Przypomnijmy, zdarzenie miało miejsce w niedzielny poranek chwilę przed godziną 6.00 rano na drodze wyjazdowej z Elbląga.
- Jadący ul. Mazurska kierowca dostawczego volkswagena z nieznanych przyczyn stracił panowanie nad swoim pojazdem. Najpierw zjechał na prawe pobocze, później na lewy pas ruchu i tam prawą stroną pojazdu uderzył w drzewo. Pomimo, że samochód był 2 osobowy podróżowało nim 3 mężczyzn. To właśnie 34-latek, który znajdował się w chwili zdarzenia w przestrzeni bagażowej vw caddy zginął na miejscu. 23-letni kierowca oraz 35-letni drugi pasażer zostali przewiezieni na badania do szpitala. Pracujący na miejscu zdarzenia policjanci zbadali trzeźwość 23-latka, który kierował w chwili wypadku autem. Okazało się, że ma on 1,70 promila alkoholu w organizmie. - informuje sierż. Krzysztof Nowacki oficer prasowy KMP w Elblągu.

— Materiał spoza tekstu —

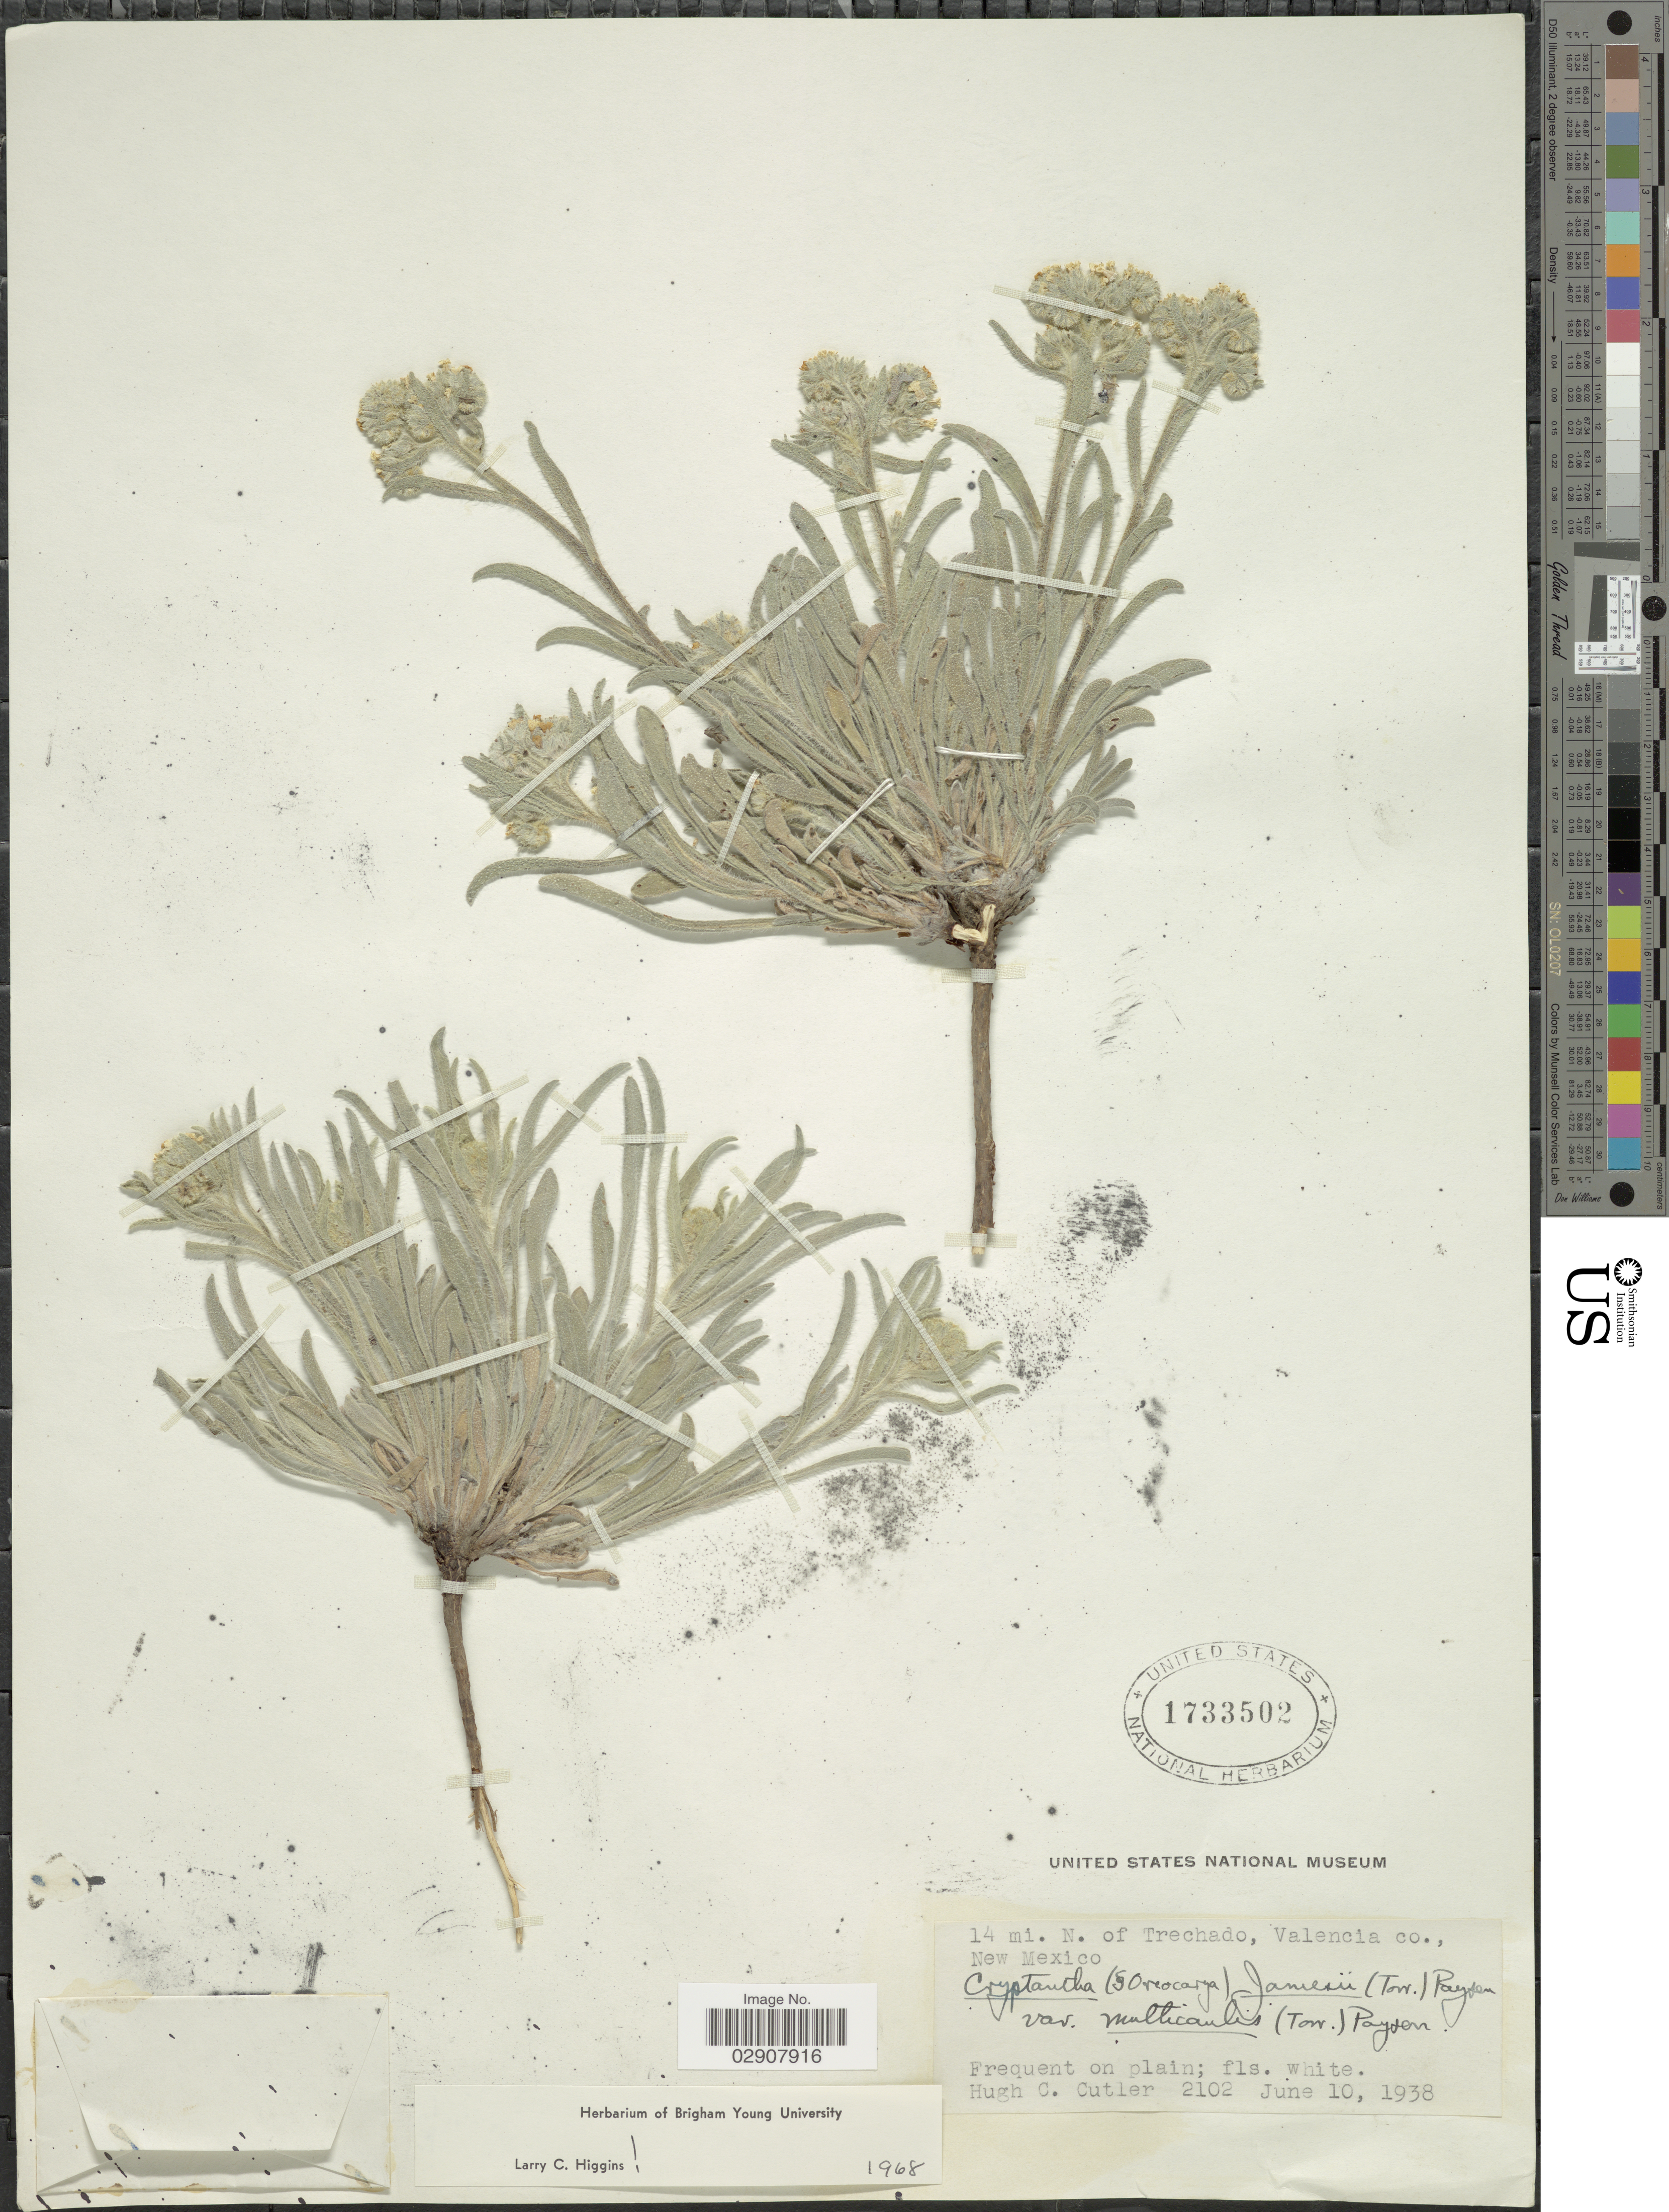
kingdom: Plantae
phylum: Tracheophyta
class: Magnoliopsida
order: Boraginales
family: Boraginaceae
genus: Cryptantha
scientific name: Cryptantha jamesii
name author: (Torr.) Payson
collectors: H. C. Cutler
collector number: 2102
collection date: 1938-06-10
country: United States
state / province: New Mexico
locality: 14 mi. N. of Trechado, Valencia Co., New Mexico.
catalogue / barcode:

Mężczyzna odpowie teraz za spowodowanie po pijanemu śmiertelnego wypadku drogowego. Wczoraj sąd zastosował wobec niego środek zapobiegawczy w postaci tymczasowego aresztu na okres trzech miesięcy. Mężczyźnie grozi kara do 12 lat pozbawienia wolności.
LUDZIE!!!!!! MYŚLCIE!!!!!!!! SZKODA ŻYCIA!!!!!
dostanie pol roku w zawieszeniu na 2 lata o co zaklad??
Alkohol jest dla mądrych ludzi ten mądry nie był skoro wsiadł za kółko...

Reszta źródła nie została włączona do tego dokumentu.